Daraufhin geht der VfGH auf die Höhe der Mindestgebühr ein. Der Verordnungsgeber ist aus der Sicht des LVwG nach der stRsp des VfGH vor dem Hintergrund des Gleichheitsgrundsatzes gefordert, die Gebühr für den einzelnen Benützer so auszugestalten, dass ihre Festsetzung in einer sachgerechten Beziehung zu Art und Ausmaß der Benützung stehe. Die Gemeinde und oberösterreichische Landesregierung rechtfertigen sich insb mit dem Argument, die Festsetzung des Mindestverbrauchs habe sich am durchschnittlichen jährlichen Wasserverbrauch einer Person in Österreich orientiert. Der VfGH erklärte hierzu, dass es unsachlich ist, von einem Mindestverbrauch auszugehen, der nicht mehr in einem ausgewogenen Verhältnis zum tatsächlichen Verbrauch steht. Zwei Kriterien müssen infolge erfüllt sein: 1. Die Festlegung der Mindestmenge darf nicht über der durchschnittlichen Verbrauchsmenge aller Objekte liegen; 2. Die Festlegung der Mindestmenge darf nicht über dem Median liegen (vgl zB VfSlg 16.456/2002; VfGH 27. 9. 2014, V 67/2014).

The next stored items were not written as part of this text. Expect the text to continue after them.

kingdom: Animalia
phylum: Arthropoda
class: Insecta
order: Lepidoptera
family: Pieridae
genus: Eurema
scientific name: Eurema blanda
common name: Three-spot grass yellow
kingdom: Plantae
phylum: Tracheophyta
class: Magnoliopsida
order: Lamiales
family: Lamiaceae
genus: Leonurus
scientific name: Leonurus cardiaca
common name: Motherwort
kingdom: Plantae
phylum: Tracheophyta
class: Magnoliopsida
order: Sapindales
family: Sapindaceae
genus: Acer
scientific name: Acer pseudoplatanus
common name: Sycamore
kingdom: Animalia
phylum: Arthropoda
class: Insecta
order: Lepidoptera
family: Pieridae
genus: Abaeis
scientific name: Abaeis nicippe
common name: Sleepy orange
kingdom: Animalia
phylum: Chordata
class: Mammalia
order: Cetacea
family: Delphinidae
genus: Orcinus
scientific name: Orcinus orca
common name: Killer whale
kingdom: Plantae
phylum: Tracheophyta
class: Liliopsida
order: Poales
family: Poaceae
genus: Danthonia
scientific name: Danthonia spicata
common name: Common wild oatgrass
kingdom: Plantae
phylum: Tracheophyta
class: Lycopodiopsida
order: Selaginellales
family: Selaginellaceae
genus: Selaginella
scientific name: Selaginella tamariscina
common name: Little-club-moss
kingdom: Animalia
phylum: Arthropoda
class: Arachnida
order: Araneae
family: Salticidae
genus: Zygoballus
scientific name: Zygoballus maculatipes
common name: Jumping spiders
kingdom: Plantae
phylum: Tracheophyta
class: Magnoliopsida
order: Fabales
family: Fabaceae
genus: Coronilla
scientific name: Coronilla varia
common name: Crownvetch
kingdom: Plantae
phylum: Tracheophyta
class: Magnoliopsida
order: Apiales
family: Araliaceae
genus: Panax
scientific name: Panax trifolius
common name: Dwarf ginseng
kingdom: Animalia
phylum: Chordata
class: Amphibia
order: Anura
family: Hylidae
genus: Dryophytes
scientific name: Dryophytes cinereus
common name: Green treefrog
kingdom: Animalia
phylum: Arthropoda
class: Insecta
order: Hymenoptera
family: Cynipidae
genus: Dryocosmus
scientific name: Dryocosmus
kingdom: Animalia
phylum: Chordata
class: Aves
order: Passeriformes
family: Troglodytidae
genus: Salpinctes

Auf den tatsächlichen Wasserverbrauch an einer Liegenschaft kommt es nicht an; es kann grds eine Typisierung, auch beschränkt auf ständige Bewohner (VfSlg 16.456/2002), stattfinden. Wenn die Verordnungen ohne derartige Erhebungen zustande gekommen sind, kann allerdings keine Überprüfung stattfinden. Ob dem österreichischen Durchschnittsverbrauch entsprochen worden ist, ist dagegen genau nicht von Bedeutung; vielmehr ist nur der Verbrauch der entsprechenden Gemeinde relevant. Damit erwiesen sich die angefochtenen Verordnungen in dieser Hinsicht als rechtwidrig.

Als letzten str Punkt beschäftigt sich der VfGH mit der Höhe der Gebühr im Allgemeinen. Das LVwG hat die Höhe der Mindestgebühr im Lichte des § 17 Abs 3 Z 4 FAG 2017 als gesetzwidrig erachtet. Durch diese Norm werden Gemeinden ermächtigt, durch Beschluss der Gemeindevertretung Gebühren bis zu einem Ausmaß zu erheben, bei dem ihr mutmaßlicher Jahresertrag das doppelte Jahreserfordernis für die Erhaltung und den Betrieb der Einrichtung oder der Anlage sowie für die Verzinsung und Tilgung der Errichtungskosten unter Berücksichtigung einer der Art der Einrichtung oder Anlage entsprechenden Lebensdauer nicht übersteigt. Nach der Rsp des VfGH bedeutet das, dass eine über die Anlastung der vollen Kosten der Gemeindeeinrichtung iSd Äquivalenzprinzips hinausgehende Ausschöpfung nur aus Gründen in Betracht komme, die mit der betreffenden Einrichtung in einem inneren Zusammenhang stehen. Solche Gründe können ua Lenkungsziele oder die Bildung von Rücklagen sein. Ob ein innerer Zusammenhang besteht, muss im Einzelfall nach dem Gesamtbild der Verhältnisse unter Berücksichtigung eines längeren Zeitraums beurteilt werden (vgl VfSlg 19.859/2014). Hintergrund der Bestimmung ist dabei, dass die Ermächtigung der Gemeinde nicht im Effekt zu einer Steuer im finanzwissenschaftlichen Sinn wird (VfSlg 16.319/2001), die iVgl zu einer Gebühr keine Gegenleistung verlangt. Aus den im streitgegenständlichen Fall vorgebrachten Unterlagen ist jedenfalls nicht erkennbar, für welche Zwecke die Kostenüberdeckungen verwendet werden. Das Argument der Gemeinde, die Gebührenhöhe und Kostenüberdeckung soll dazu dienen, dass die Bevölkerung sparsam mit der Ressource Wasser umgehen soll, verkennt die Rechtslage und dazu ergangene Rsp und ist darüber hinaus nicht nachvollziehbar. Damit erweisen sich die angefochtenen Verordnungen auch deshalb als rechtswidrig.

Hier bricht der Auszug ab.